Ecco la seconda parte del libro La Capitanata di Michele Vocino, pubblicato dai Fratelli Alinari, editori in Firenze, dettero alle stampe nel 1925, nell’ambito della collezione di monografie L’Italia Monumentale. Come ho già avuto modo di sottolineare nella lettera meridiana in cui ho offerto ad amici e lettori la prima la parte del prezioso testo del fine scrittore originario di Peschici, la pubblicazione di questa collana è contemporanea a quella dell’Italia Artistica, che alla provincia di Foggia dedicò due volumi: Foggia e la Capitanata di Romolo Caggese e Il Gargano di Antonio Beltramelli.
Nonostante il comune fine editoriale – mettere in vetrina le bellezze spesso conosciute di un Paese che solo da qualche decennio aveva ritrovato la sua unità – i tre testi sono dissimili tra di loro. L’approccio di Antonio Beltramelli è quello tipico del reportage, mentre il punto di vista di Romolo Caggese, storico particolarmente attento all’analisi sociologica, è quello del nostos, il racconto del ritorno. Originario di Ascoli Satriano, Caggese torna nella sua terra dopo aver fatto fortuna come storico in importanti università toscane, e la racconta con il rimpianto di chi soffre constatandone la persistenza aretratezza e l’endemica condizione di sottosviluppo.
Ancora diversa è la prospettiva di Michele Vocino, che si ritrova in molti altri suoi scritti. È una prospettiva nuova e particolarmente moderna: la consapevolezza che le bellezze artistiche, storiche, monumentali così mirabilmente raccontate possono essere una risorsa di futuro.
Ecco il testo. Leggetelo con attenzione, perché lo merita. Nei prossimi giorni, la pubblicazione delle fotografie che corredano il volume.
In mezzo alla landa deserta prossima a Manfredonia s’erge, bianca di sole, cinta di silenzio e di mistero, Santa Maria di Siponto, edificio mirabile, ricco di particolari pregevolissimi. Costruito nel IX secolo sopra un più antico tempio che tuttora esiste a guisa di cripta, disegna un dado sormontato al centro da una piccola cupola, seguendo esattamente il piano del tempio sottostante; il quale piano non ha altri riscontri nelle chiese d’Occidente, costituito com’è da tre quadrati inscritti l’un nell’altro e distinti da colonne di granito nella cripta, di marmo nella chiesa alta a sostegno di svelti archi centini. Nella facciata principale s’apre un portale riccamente scolpito,fiancheggiato da due colonne poggianti sul dorso di due leoni e sostenenti, alla lor volta, due animali che addentano la preda e che sorreggono l’archivolto finemente decorato, sporgente a guisa di visiera: ai lati del portale sei semicolonne risaltate sostengono quattro archi a ghiere leggermente lunate, con incorniciatura a palmette simili a quelle intagliate nello squarcio dell’ingresso; tra le colonne due grandi formelle romboidali in alto, quattro più piccole in basso restano inquadrate in cornici incassate, scolpite a disegni geometrici e floreali, motivo che si ripete nei quattro archi ciechi che fiancheggiano il piccolo abside, nell’ultimo dei quali si apre una finestra di ricca sagoma: l’abside è a sua volta decorato da tre archi su pilastri intagliati a scacchiera che in origine doveva essere evidentemente decorata con paste vitree e quadratini di marmi colorati. Devastato e deturpato dalle bande di Guglielmo il Malo nel 1156, dai terremoti del 1223 e del 1255, da inconsulti restauri e da volgari aggiunte, tale monumento resta ciò non pertanto uno dei più notevoli saggi della caratteristica architettura pugliese anteriore alla conquista normanna, che tanta somiglianza ha con le chiese pisane da far pensare – nota il Petrucci — a rapporti diretti tra la Toscana e la Puglia, forse commerciali tra Pisa e Siponto, e che, meglio sviluppata, si riscontra nella chiesa di Santa Maria Maggiore a Montesantangelo, e nella cattedrale di Troia.

DATI FORNITI
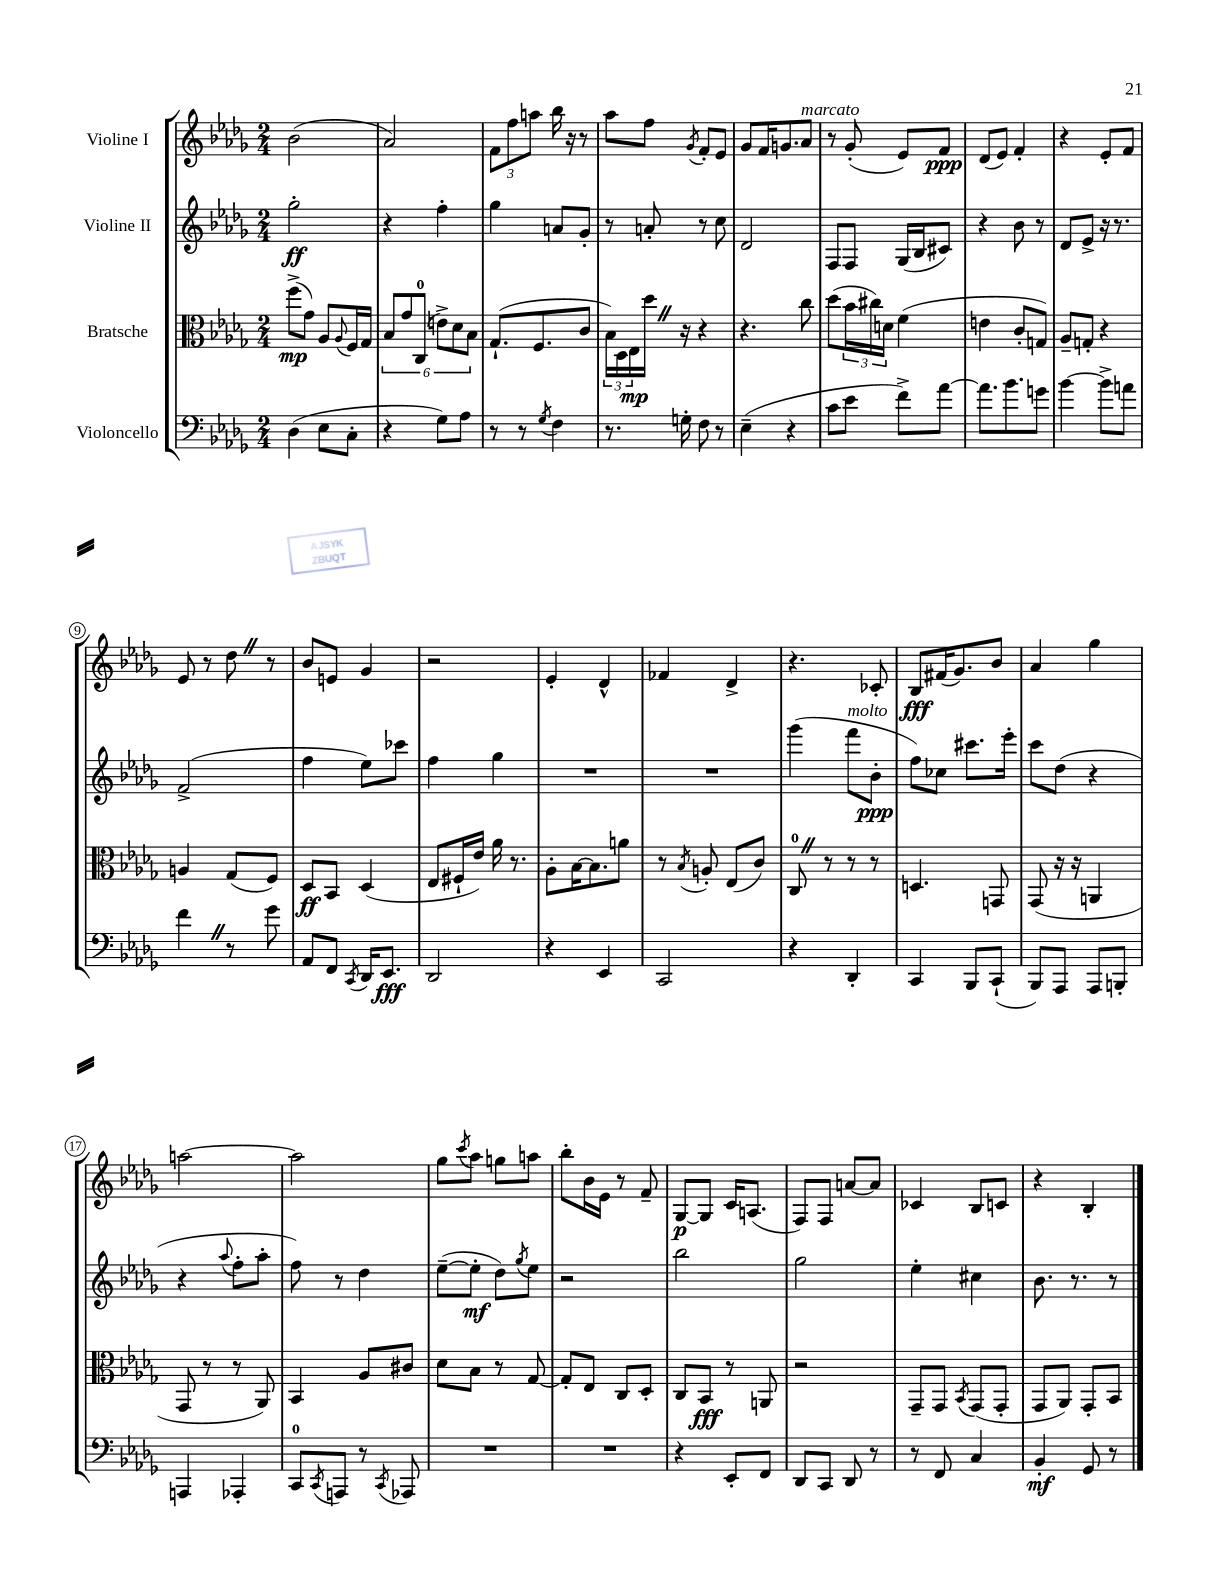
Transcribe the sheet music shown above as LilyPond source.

<<
\new StaffGroup <<
\new Staff = "s0" \with { instrumentName = "Violine I" } {
    \clef treble \key des \major \numericTimeSignature \time 2/4
    bes'2( |
    aes'2) |
    \tuplet 3/2 { f'8 f''8 a''8 } bes''16 r16 r8 |
    aes''8 f''8 \acciaccatura { ges'8 } f'8-. ees'8 |
    ges'8 f'16 g'8. aes'8^\markup { \italic "marcato" } |
    r8 ges'8-.( ees'8) f'8\ppp |
    des'8( ees'8) f'4-. |
    r4 ees'8-. f'8 |
    ees'8 r8 des''8 \once \override BreathingSign.text = \markup { \musicglyph "scripts.caesura.straight" } \breathe r8 |
    bes'8 e'8 ges'4 |
    r2 |
    ees'4-. des'4-^ |
    fes'4 des'4-> |
    r4. ces'8-. |
    bes8\fff fis'16( ges'8.) bes'8 |
    aes'4 ges''4 |
    a''2~ |
    a''2 |
    ges''8 \acciaccatura { c'''8 } aes''8 g''8 a''8 |
    bes''8-. bes'16 ees'16 r8 f'8-- |
    ges8~\p ges8 c'16 a8.( |
    f8) f8 a'8~ a'8 |
    ces'4 bes8 c'8 |
    r4 bes4-. \bar "|." |
}
\new Staff = "s1" \with { instrumentName = "Violine II" } {
    \clef treble \key des \major \numericTimeSignature \time 2/4
    ges''2-.\ff |
    r4 f''4-. |
    ges''4 a'8 ges'8-. |
    r8 a'8-. r8 c''8 |
    des'2 |
    f8 f8 ges16( bes16 cis'8) |
    r4 bes'8 r8 |
    des'8 ees'8-> r16 r8. |
    f'2->( |
    f''4 ees''8) ces'''8 |
    f''4 ges''4 |
    R2 |
    R2 |
    ges'''4( f'''8^\markup { \italic "molto" } bes'8-.\ppp |
    f''8) ces''8 cis'''8. ees'''16-. |
    c'''8 des''8( r4 |
    r4 \appoggiatura { aes''8 } f''8-. aes''8-. |
    f''8) r8 des''4 |
    ees''8~--( ees''8-.\mf des''8) \acciaccatura { ges''8 } ees''8 |
    r2 |
    bes''2 |
    ges''2 |
    ees''4-. cis''4 |
    bes'8. r8. r8 \bar "|." |
}
\new Staff = "s2" \with { instrumentName = "Bratsche" } {
    \clef alto \key des \major \numericTimeSignature \time 2/4
    f''8->\mp( ges'8) aes8 \appoggiatura { aes8 } f16 ges16 |
    \tuplet 6/4 { bes8 ges'8 c8-0( e'8->) des'8 bes8 } |
    ges8.-!( f8. c'8 |
    \tuplet 3/2 { bes16) des16 ees16\mp } des''16 \once \override BreathingSign.text = \markup { \musicglyph "scripts.caesura.straight" } \breathe r16 r4 |
    r4. c''8 |
    des''8( \tuplet 3/2 { bes'16 cis''16) d'16 } f'4( |
    e'4 c'8-. g8) |
    aes8-- g8-. r4 |
    a4 ges8( f8) |
    des8\ff bes,8 des4( |
    ees8 fis16-! ees'16) aes'16 r8. |
    aes8-. bes16~ bes8. a'8 |
    r8 \acciaccatura { bes8 } a8-. ees8( c'8) |
    c8-0 \once \override BreathingSign.text = \markup { \musicglyph "scripts.caesura.straight" } \breathe r8 r8 r8 |
    d4. g,8 |
    ges,8( r16 r16 a,4 |
    ges,8 r8 r8 aes,8) |
    bes,4 aes8 cis'8 |
    des'8 bes8 r8 ges8~ |
    ges8-. ees8 c8 des8-. |
    c8 bes,8\fff r8 a,8 |
    r2 |
    ges,8-- ges,8 \acciaccatura { bes,8 } ges,8( ges,8-. |
    ges,8 aes,8) ges,8-. bes,8 \bar "|." |
}
\new Staff = "s3" \with { instrumentName = "Violoncello" } {
    \clef bass \key des \major \numericTimeSignature \time 2/4
    des4( ees8 c8-. |
    r4 ges8) aes8 |
    r8 r8 \acciaccatura { ges8 } f4 |
    r8. g16-. f8 r8 |
    ees4--( r4 |
    c'8 ees'8 f'8->) aes'8~ |
    aes'8. bes'8. g'8 |
    bes'4~ bes'8-> a'8 |
    f'4 \once \override BreathingSign.text = \markup { \musicglyph "scripts.caesura.straight" } \breathe r8 ges'8 |
    aes,8 f,8 \acciaccatura { c,8 } des,16 ees,8.\fff |
    des,2 |
    r4 ees,4 |
    c,2 |
    r4 des,4-. |
    c,4 bes,,8 c,8-!( |
    bes,,8) aes,,8 aes,,8 b,,8-. |
    a,,4 aes,,4-. |
    c,8-0 \acciaccatura { c,8 } a,,8 r8 \acciaccatura { c,8 } aes,,8 |
    R2 |
    R2 |
    r4 ees,8-. f,8 |
    des,8 c,8 des,8 r8 |
    r8 f,8 c4 |
    bes,4-.\mf ges,8 r8 \bar "|." |
}
>>
>>
\layout { \context { \Score \override BarNumber.stencil = #(make-stencil-circler 0.1 0.3 ly:text-interface::print) } }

LAVORO RICHIESTO
Secondo il brano da leggere, in quale secolo fu costruita Santa Maria di Siponto?

RISULTATO
Nel IX secolo.